A regulatory-relief requirement focused just on the number of regulations would not encourage this kind of relief, as it would allow agencies to game the system while leaving the heaviest burdens in place. 

The Office of Regulatory Management’s focus on the reduction of regulatory requirements, as opposed to the number of regulations, means that agencies will receive “partial credit” for showing that their actions will reduce costs. That means that agencies will be empowered to both repeal unnecessary regulations and reduce the burden of useful regulations where appropriate.

For Virginians, that means a stronger economy that benefits workers, consumers, and small businesses alike.

Other states should follow Virginia’s example and cut red tape, but when they do, they should target regulatory burden, not just the number of regulations. 

Perhaps most important of all the Virginia reforms, however, is the strict requirement set for cost-benefit analysis.
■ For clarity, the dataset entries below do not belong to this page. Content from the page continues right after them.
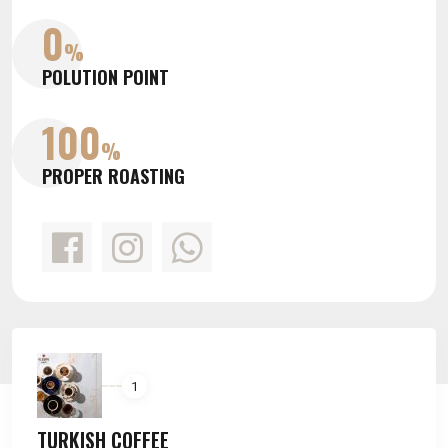
0
0
%
%
POLUTION POINT
POLUTION POINT
100
100
%
%
PROPER ROASTING
PROPER ROASTING
1
TURKISH COFFEE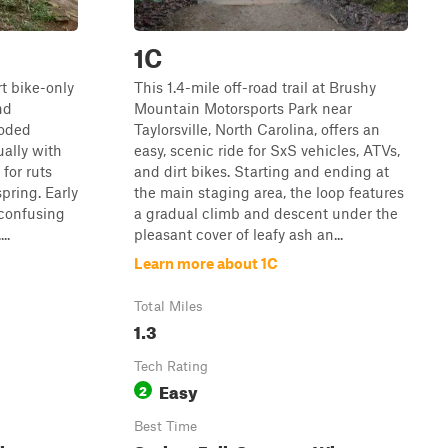
1C
rt bike-only
This 1.4-mile off-road trail at Brushy
nd
Mountain Motorsports Park near
ooded
Taylorsville, North Carolina, offers an
ually with
easy, scenic ride for SxS vehicles, ATVs,
for ruts
and dirt bikes. Starting and ending at
pring. Early
the main staging area, the loop features
 confusing
a gradual climb and descent under the
..
pleasant cover of leafy ash an...
Learn more about 1C
Total Miles
1.3
Tech Rating
Easy
2
Best Time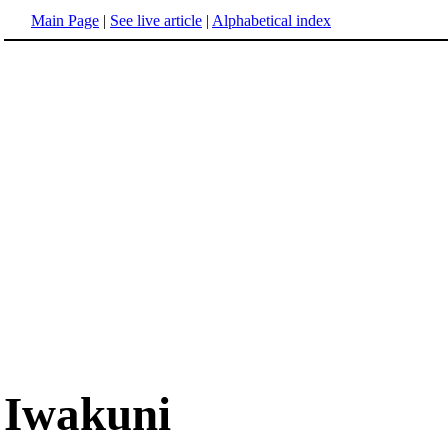
Main Page
|
See live article
|
Alphabetical index
Iwakuni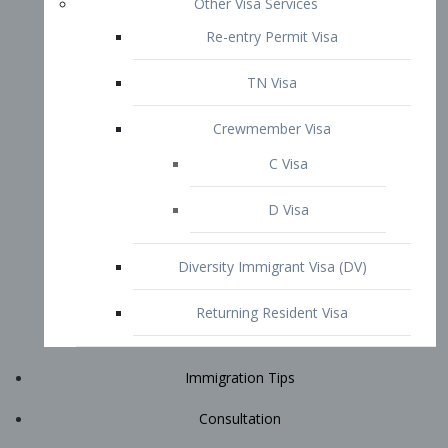
Immigration Tips
Consultation
Attorney Profile
E2 Visa
Contact
START YOUR CONSULTATION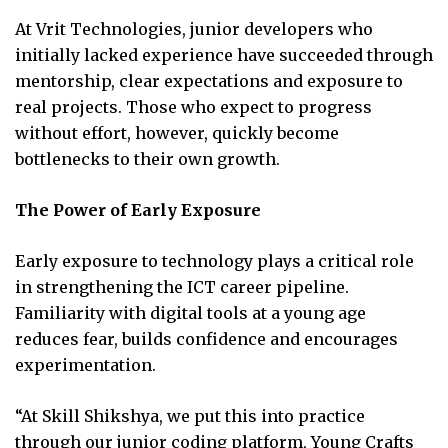
At Vrit Technologies, junior developers who
initially lacked experience have succeeded through
mentorship, clear expectations and exposure to
real projects. Those who expect to progress
without effort, however, quickly become
bottlenecks to their own growth.
The Power of Early Exposure
Early exposure to technology plays a critical role
in strengthening the ICT career pipeline.
Familiarity with digital tools at a young age
reduces fear, builds confidence and encourages
experimentation.
“At Skill Shikshya, we put this into practice
through our junior coding platform, Young Crafts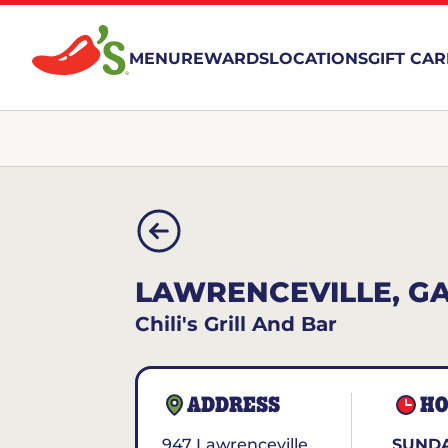
MENU
REWARDS
LOCATIONS
GIFT CA
LAWRENCEVILLE, G
Chili's Grill And Bar
ADDRESS
HO
947 Lawrenceville
SUNDA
Even requiring a cost-benefit analysis is relatively rare at the state level, but Virginia’s is poised to ensure rigorous analyses of proposed regulations. 

First, it avoids loopholes that agencies sometimes exploit to try to get around regulatory-impact requirements, requiring cost-benefit analyses even for regulations exempt from Office of Regulatory Management review and for guidance documents — statements of regulatory norms that, while legally nonbinding, are often used by agencies to bully businesses and individuals into following regulations that they couldn’t issue otherwise. 

Second, it includes a comprehensive guide that agencies must follow in their cost-benefit analyses, which details the thorough cost calculation that the Office of Regulatory Management expects of agencies.

Notably, the guide explains that agencies must consider indirect costs, such as market distortion and distributional effects on small businesses, in their analyses. A full examination of the costs of a regulation means that the Virginia government will be accountable to its residents, putting forward smart, cost-effective regulations only when the goods obtained clearly outweigh the negatives incurred. 

It will, however, be very important that the Office of Regulatory Management enforces its cost-benefit standards rigorously, lest rogue agencies try to promulgate poorly analyzed rules, like so many federal agencies do.

For example, a rule proposed by the federal Office of Personnel Management attempting to reduce the gender pay gap in federal salaries included a cost estimate that failed to account for the cost of raising wages to close the pay gap, which could amount to billions of dollars per year in additional spending.  The Department of Energy, meanwhile, is poised to make everything from dishwashers to light bulbs more costly and less functional against the wishes of consumers, especially the poor and working class.

These examples are no outliers: Over the past six months, The Heritage Foundation’s comments on federal regulations have revealed that many important proposed federal rules have severely defective cost estimates.

Virginia’s Office of Regulatory Management must strictly enforce its cost-benefit analysis standards at all stages of the rulemaking process to avoid wasting the public’s time having them comment on unreasonable rules devoid of thorough accounting for costs. 

Ultimately, all Americans deserve government that is accountable to the people and that takes seriously its obligation to regulate in a reasonable, cost-effective, and transparent manner. Current state administrative regimes are, too often, nothing like that.

The reforms undertaken by Youngkin and Virginia’s Office of Regulatory Management are a promising start to rein in the regulatory overreach that continues to hamper Americans’ access to the good life.